____ Exercise text

Plane Crash in Perm: “Like a Meteorite”
// Aeroflot Boeing crashes on landing
An Aeroflot Nord Boeing 737-500 crashed while landing at Bolshoe Savino Airport in Perm yesterday. All 88 people on board were killed. Among them was Gennady Troshev, former commander of the North Caucasus Military District and presidential advisor on Cossack affairs. Investigators say a fire in one of the engines is the most likely cause of the crash.
The flight left Sheremetyevo 1 Airport in Moscow at 1:12 a.m. and was attempting a landing at 3:30, Moscow time, in difficult weather conditions. There was rain and cloud cover at the level of 240 m. The first landing approach was unsuccessful, and the second ended in catastrophe. The plane came down 5-6 km. away from the runways on a railroad line in the Industrial neighborhood of Perm.
“At 5:10 [local time], I was awakened by a powerful roar,” a resident of Tbilisi St. in Perm recounted. “I saw a ball of fire out the window falling to Earth. I immediately got dressed and ran to the spot. It took about ten minutes to get there. The police and firemen hadn’t arrived yet. I saw twisted rails, uprooted posts and small bit of burning wreckage scattered around. There were seats with burned bodies strapped into them in the burning wreckage.” Another eyewitness said that the flames reached almost to the fifth floor of nearby buildings at impact.
Passengers waiting for the 6:10 Perm-Moscow flight on the same plane (flight SU 822) were first informed that the flight was delayed, and then that it was cancelled. The Aeroflot website indicated that the Moscow flight has arrived in Perm. Railroad repair workers circled the area nervously talking into mobile telephones. “I need 100 people here in an hour and a half,” one was heard to say. “No, I don’t know where to get them!” One of the workers told Kommersant that the plane circled the Krokhalevka neighborhood and began to break up in the air, hitting the ground at a 35-40 – degree angle.
Police kept relatives of those on the flight way from the site of the crash and set up headquarters in a nearby cultural center. There, a list of 81 passengers and 6 crew members was first released. Later, Troshev’s name was added to the list. He was traveling with Vladimir Pogodin, vice president of the Sambo Federation of Russia. They were on their way to take part in a tournament on September 13-14, according to Russian Sambo Federation board member Renat Laishev. Laishev was initially scheduled to travel with them, but was laid up after a car accident. Sambo is a form of hand-to-hand combat.
Among the other passengers were noted Perm lawyer Elizaveta Noskova, owner of the Perm Mai group of companies Oleg Yashmanov and the daughter, son-in-law and grandson of Perm Territory Human Rights Ombudsman Tatyana Margolina. Seventeen foreign citizens were also on board, some of them from Azerbaijan. One distraught young man at the cultural center said his friends were returning from their honeymoon on the flight.
City chief Arkady Katz held several meetings with relatives of crash victims. Aeroflot offered flights to victims’ relatives from Moscow and promised to pay 2 million rubles to the families of the dead. Oleg Popov, head of the Emergencies Ministry main department for Perm, said that victims’ remains could only be identified by DNA and suggested that relatives give blood samples.

________
____ Record extracts

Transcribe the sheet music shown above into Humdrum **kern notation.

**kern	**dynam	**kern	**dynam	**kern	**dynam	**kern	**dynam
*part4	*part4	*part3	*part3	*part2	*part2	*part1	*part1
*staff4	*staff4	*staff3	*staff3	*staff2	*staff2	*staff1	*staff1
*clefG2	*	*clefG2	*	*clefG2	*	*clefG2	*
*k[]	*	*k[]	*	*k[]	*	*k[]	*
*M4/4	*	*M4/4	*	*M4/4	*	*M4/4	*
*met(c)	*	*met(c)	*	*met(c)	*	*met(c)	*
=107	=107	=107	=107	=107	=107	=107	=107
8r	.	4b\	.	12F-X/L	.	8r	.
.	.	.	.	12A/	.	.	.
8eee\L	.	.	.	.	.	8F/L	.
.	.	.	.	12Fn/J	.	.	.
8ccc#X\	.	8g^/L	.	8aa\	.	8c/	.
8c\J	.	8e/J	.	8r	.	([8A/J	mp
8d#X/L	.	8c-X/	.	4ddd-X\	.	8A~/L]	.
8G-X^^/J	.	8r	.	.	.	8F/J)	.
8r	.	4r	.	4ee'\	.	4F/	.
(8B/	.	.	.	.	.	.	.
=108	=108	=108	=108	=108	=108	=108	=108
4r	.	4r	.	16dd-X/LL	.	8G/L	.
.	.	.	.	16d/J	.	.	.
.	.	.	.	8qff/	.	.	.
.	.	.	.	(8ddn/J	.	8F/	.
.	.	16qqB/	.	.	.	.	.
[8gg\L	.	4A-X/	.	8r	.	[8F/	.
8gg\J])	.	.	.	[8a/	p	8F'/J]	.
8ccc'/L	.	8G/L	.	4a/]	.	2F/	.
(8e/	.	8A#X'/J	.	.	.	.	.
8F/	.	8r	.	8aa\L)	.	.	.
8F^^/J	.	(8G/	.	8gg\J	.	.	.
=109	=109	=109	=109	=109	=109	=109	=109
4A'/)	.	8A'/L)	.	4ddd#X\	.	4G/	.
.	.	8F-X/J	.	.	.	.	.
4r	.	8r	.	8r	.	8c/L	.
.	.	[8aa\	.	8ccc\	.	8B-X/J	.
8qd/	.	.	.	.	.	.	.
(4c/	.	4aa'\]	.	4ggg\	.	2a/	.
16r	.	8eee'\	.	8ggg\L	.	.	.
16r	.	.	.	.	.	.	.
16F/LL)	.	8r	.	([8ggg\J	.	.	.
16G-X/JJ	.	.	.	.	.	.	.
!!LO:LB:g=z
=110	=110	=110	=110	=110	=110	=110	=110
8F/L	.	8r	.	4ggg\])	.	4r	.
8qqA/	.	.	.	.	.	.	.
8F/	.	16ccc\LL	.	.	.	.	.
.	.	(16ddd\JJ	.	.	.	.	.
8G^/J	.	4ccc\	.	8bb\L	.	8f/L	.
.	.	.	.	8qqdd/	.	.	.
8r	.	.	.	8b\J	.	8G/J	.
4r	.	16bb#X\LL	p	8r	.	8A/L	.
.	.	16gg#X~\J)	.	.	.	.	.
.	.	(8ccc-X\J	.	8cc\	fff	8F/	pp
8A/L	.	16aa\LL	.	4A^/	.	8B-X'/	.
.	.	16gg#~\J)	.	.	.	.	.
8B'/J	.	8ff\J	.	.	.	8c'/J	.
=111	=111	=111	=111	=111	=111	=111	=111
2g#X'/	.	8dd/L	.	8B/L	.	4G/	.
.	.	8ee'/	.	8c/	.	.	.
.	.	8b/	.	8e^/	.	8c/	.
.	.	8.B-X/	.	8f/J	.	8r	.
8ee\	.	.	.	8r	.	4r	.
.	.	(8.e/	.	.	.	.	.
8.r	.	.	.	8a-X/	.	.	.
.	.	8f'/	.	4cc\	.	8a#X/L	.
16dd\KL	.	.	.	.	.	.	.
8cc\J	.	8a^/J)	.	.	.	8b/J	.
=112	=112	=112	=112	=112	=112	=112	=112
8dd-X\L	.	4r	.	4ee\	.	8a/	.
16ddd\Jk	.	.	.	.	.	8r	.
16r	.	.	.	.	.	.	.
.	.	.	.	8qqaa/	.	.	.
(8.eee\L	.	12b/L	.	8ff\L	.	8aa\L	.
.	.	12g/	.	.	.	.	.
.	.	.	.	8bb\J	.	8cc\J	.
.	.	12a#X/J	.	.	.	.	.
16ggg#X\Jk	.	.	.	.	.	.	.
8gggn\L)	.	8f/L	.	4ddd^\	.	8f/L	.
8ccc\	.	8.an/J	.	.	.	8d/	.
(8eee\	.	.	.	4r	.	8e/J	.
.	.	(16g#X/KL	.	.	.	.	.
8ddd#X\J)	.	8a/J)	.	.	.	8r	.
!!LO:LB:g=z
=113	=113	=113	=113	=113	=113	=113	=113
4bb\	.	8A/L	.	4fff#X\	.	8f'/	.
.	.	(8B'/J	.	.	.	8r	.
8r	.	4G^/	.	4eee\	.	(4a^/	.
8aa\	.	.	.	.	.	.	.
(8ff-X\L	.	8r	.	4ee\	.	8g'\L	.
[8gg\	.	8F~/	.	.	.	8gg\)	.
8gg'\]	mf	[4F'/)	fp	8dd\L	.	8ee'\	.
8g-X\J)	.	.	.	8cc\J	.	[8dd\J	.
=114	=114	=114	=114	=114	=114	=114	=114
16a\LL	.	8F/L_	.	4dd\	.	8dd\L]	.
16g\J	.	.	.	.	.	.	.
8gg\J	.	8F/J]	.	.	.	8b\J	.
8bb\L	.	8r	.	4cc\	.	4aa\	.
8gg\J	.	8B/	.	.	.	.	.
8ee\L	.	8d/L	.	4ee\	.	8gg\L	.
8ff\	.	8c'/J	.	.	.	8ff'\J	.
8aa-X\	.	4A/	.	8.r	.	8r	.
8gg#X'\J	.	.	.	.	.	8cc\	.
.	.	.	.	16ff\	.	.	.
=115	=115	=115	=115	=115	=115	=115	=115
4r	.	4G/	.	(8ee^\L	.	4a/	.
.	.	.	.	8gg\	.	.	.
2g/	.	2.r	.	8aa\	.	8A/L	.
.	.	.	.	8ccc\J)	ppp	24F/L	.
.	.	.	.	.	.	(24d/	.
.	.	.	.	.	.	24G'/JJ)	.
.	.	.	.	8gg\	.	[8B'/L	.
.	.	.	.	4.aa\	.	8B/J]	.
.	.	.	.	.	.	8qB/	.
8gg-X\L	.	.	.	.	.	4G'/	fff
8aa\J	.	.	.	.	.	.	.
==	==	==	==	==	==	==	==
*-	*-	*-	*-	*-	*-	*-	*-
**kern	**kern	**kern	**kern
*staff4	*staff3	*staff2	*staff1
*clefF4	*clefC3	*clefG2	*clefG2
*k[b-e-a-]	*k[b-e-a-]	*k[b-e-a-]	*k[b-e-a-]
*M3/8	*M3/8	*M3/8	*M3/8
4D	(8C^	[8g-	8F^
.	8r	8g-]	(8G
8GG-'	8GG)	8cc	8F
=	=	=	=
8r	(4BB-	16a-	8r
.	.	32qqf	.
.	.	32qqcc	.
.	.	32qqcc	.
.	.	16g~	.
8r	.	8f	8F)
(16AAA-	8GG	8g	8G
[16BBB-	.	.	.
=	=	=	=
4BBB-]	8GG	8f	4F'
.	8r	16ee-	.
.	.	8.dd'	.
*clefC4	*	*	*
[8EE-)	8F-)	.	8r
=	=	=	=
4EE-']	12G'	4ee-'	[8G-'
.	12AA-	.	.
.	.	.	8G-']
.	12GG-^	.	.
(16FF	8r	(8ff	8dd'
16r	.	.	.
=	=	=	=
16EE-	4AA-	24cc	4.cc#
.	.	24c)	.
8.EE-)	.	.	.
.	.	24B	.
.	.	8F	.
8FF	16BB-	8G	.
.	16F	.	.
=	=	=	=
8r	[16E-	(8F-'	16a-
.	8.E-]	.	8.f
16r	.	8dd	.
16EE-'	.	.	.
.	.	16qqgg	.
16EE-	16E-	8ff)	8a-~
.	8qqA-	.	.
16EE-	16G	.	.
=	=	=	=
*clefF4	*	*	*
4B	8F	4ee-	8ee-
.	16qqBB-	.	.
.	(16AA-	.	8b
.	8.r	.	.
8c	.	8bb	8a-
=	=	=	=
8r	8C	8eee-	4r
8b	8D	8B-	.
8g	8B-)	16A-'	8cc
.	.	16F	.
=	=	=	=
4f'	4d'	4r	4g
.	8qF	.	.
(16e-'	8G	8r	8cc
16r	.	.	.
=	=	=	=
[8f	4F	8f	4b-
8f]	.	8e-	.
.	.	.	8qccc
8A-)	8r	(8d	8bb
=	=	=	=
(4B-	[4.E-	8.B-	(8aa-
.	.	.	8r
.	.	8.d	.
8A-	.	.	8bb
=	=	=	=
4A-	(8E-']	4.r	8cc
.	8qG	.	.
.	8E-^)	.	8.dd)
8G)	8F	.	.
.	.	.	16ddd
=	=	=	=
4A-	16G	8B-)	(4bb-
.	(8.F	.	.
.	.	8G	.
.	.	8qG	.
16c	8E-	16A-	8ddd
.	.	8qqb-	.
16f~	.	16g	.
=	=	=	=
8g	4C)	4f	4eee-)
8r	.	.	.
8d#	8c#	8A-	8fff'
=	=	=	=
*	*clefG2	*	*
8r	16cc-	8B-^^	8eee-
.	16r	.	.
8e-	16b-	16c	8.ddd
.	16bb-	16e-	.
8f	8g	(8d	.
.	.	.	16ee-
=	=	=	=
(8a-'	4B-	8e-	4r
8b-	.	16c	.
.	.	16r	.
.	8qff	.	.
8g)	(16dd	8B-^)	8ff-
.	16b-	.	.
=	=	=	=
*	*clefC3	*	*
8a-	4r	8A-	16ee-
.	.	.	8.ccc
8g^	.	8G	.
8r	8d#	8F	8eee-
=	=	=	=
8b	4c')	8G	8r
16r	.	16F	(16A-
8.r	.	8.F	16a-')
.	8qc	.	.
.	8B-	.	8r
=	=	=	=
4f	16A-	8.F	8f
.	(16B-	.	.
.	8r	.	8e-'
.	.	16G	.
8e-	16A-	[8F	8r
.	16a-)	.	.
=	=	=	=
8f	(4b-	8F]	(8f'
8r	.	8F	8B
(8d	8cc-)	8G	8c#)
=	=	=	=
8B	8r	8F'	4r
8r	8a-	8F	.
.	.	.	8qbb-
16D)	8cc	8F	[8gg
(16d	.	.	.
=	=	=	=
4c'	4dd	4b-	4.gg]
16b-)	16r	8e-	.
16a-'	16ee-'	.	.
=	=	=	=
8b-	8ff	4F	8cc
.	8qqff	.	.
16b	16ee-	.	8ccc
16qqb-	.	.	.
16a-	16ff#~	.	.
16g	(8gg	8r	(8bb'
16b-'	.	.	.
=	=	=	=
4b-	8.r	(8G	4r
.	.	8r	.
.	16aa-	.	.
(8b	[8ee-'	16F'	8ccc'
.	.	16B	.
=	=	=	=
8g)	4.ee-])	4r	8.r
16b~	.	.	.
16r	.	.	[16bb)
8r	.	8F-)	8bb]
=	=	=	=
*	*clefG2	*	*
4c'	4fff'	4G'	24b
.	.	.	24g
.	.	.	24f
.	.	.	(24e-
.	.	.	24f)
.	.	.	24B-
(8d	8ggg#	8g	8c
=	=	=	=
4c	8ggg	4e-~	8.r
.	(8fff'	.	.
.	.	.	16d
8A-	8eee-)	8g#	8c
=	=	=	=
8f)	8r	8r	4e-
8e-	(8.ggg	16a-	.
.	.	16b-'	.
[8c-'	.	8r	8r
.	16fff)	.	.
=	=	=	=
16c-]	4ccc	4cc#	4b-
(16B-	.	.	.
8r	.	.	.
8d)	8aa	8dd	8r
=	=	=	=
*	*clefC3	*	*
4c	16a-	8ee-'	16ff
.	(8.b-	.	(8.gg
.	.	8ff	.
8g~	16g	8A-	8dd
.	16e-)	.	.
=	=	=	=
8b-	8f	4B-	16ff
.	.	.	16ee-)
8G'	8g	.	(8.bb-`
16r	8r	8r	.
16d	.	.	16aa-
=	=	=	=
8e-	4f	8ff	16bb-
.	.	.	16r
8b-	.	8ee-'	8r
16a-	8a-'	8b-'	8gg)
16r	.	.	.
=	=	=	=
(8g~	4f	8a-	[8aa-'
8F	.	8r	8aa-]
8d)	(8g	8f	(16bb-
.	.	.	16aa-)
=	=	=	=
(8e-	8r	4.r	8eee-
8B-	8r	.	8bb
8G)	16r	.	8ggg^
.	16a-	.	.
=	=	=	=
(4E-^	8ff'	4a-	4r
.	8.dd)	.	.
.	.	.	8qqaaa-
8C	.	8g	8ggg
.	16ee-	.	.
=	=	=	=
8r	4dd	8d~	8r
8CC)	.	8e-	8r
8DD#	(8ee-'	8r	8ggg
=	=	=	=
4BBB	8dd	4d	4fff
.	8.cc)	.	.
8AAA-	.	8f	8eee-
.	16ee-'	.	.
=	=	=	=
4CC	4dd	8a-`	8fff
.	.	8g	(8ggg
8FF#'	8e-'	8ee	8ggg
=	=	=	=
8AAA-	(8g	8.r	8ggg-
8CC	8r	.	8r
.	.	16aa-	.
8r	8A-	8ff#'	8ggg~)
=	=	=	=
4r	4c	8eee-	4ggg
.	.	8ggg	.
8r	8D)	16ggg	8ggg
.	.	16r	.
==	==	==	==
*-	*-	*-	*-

________

Continue the news report on the Perm plane crash, picking up after its final sentence.

The plane crashed in a depression separating the neighborhoods of Krokhalevka and Eranichi, missing some apartment buildings only by 300-500 m. The Emergencies Ministry suggested that the pilots took evasive measures to avoid the housing as the plane was falling. It has been suggested that a fire started in one of the engines during the second landing approach. The plane’s flight recorders have been recovered. There were no victims on the ground. The Trans-Siberian rail line was blocked after 500 m. of it was damaged. Movement on the rail line was restored yesterday evening.
Investigators say there are witnesses who saw the fire in the engine before the crash. Both technical causes and pilot error are being investigated as causes of the crash. Bolshoe Savino flight controller Irek Bikbov told Channel One television that the plane’s pilot did exactly the opposite of his instructions from airport flight controllers, rising before the second landing attempt instead of descending. “The crew received the directions, but did not follow them. Then I set a course for them with a right turn and they went left and asked, ‘Can’t we come in from this direction?’ as if they were in a hurry to go somewhere,” Bikbov recounted. “I asked, ‘Is everything alright there?’ and they confirmed that it was, then I told them, ‘No, make a second approach.” The flight was handed over to among flight controller when it was seen that the plane was losing altitude, but the crew did not respond to him. The last words from the crew were “Guys, we’re f***ed.”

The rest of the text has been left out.